◆ Provided text:

Likewise, it may be observed that from time to time, some of categories three to thirty require disclosure of documents that have already been produced by the bank in its evidence. I simply do not understand how it could be necessary for a defendant to have disclosure of a document that has already been made available to it, for the purposes of putting on its evidence.
In other cases, the well worn phrase "including but not limited to" is used not to indicate particular categories of documents on which, it might be thought, the particular category was truly focused, but, rather, to extend that category.
The only reason I have gone to all the trouble of dealing with categories in respect of which there was no original protest is because RLB, in respect of those categories, wants the bank to go back and give disclosure on oath, and to deal with the claims for privilege, in the way that I have suggested.
It is true that the evidence of RLB identifies what are said to be deficiencies in the disclosure given by the bank in respect of categories three to thirty. It is equally true that some of those complaints may not be correct. By way of example only, there are categories of documents said not to have been disclosed that should have been placed in various parts of the bank's files. It is not entirely clear whether the complaint is that the documents have not been disclosed at all, or whether they have not been disclosed by reference to where they should have been (according to RLB) in some particular part of particular files maintained by the bank.

◆ Extracted entries:
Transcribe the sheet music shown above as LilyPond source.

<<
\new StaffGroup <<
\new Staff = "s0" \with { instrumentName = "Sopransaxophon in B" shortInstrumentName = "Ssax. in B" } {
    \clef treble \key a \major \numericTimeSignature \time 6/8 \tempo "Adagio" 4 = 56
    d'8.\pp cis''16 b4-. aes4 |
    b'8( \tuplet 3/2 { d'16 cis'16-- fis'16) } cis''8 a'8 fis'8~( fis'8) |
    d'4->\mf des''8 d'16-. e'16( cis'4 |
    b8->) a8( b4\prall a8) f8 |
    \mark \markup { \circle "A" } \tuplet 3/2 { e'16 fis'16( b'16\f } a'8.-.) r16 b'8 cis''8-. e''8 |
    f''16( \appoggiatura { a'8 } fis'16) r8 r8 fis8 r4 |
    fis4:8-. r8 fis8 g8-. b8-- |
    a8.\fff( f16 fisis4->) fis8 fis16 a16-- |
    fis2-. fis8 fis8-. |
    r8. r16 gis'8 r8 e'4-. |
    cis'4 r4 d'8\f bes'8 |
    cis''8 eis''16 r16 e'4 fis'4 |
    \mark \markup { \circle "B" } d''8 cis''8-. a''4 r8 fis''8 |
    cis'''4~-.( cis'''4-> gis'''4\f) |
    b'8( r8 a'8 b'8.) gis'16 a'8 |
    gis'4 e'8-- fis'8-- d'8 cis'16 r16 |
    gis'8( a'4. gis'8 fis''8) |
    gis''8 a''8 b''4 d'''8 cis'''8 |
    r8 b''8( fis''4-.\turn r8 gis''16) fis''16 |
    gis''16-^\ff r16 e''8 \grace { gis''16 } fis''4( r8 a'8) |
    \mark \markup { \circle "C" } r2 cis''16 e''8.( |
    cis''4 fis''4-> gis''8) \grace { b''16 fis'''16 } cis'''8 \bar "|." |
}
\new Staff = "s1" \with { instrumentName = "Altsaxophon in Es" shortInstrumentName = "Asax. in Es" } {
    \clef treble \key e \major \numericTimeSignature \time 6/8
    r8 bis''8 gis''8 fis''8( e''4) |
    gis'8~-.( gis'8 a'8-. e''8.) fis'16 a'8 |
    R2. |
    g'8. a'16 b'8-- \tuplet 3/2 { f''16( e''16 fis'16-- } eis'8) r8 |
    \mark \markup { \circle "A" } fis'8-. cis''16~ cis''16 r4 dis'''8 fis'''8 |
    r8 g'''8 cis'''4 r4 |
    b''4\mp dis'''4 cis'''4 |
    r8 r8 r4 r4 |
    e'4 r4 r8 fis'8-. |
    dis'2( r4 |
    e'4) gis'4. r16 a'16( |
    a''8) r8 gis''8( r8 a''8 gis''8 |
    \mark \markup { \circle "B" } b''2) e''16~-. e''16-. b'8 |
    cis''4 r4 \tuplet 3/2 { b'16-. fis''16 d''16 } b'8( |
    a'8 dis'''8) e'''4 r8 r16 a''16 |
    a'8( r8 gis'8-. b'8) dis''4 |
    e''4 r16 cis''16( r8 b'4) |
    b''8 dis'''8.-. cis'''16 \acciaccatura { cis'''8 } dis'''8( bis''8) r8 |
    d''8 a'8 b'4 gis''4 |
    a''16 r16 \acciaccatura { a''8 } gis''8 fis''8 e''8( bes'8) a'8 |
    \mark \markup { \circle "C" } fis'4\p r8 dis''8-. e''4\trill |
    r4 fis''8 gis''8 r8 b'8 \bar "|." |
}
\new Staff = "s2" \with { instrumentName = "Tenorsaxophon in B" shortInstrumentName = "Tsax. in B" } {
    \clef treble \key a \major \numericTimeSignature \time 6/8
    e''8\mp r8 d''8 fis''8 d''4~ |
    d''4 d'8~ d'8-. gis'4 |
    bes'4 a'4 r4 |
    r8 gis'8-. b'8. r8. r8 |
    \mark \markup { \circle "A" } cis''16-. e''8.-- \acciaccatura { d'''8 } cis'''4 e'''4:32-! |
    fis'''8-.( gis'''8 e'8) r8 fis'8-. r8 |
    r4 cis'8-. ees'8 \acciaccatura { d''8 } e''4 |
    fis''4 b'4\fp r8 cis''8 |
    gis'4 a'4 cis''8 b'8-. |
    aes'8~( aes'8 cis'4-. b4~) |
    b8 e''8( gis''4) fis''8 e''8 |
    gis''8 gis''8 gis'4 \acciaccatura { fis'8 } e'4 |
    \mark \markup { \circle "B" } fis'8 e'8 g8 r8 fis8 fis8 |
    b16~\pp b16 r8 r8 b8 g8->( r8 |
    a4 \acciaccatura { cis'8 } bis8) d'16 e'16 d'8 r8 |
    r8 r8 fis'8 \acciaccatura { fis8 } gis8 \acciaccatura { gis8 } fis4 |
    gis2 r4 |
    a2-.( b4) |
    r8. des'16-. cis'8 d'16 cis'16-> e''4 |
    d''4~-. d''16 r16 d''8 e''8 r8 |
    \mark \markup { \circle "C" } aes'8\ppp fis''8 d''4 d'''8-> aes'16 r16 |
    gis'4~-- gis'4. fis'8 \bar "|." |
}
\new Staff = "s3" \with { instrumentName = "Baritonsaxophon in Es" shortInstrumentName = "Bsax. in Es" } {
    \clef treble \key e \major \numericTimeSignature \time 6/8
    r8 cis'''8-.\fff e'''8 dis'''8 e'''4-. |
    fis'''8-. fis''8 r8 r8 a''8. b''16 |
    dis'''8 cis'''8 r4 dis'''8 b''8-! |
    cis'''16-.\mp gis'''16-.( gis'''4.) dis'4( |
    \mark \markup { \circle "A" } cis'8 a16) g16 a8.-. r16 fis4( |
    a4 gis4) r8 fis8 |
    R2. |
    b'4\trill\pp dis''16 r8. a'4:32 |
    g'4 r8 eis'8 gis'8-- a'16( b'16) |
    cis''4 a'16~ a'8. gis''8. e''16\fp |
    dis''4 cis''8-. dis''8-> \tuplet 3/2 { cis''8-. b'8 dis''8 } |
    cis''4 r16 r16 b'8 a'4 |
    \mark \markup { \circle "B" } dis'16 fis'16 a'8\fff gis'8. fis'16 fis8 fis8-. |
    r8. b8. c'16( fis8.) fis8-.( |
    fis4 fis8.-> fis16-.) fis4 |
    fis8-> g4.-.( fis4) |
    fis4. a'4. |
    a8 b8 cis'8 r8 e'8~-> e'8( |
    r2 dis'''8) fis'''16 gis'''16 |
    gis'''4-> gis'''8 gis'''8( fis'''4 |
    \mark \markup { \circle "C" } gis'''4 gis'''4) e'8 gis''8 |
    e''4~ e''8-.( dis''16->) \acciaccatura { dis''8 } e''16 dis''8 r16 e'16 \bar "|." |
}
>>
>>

◆ Written request:
Reproduce the passage of the disclosure ruling that opens with the words "It is true that" and concludes after the words "by the bank.".

◆ Exercise answer:
It is true that the evidence of RLB identifies what are said to be deficiencies in the disclosure given by the bank in respect of categories three to thirty. It is equally true that some of those complaints may not be correct. By way of example only, there are categories of documents said not to have been disclosed that should have been placed in various parts of the bank's files. It is not entirely clear whether the complaint is that the documents have not been disclosed at all, or whether they have not been disclosed by reference to where they should have been (according to RLB) in some particular part of particular files maintained by the bank.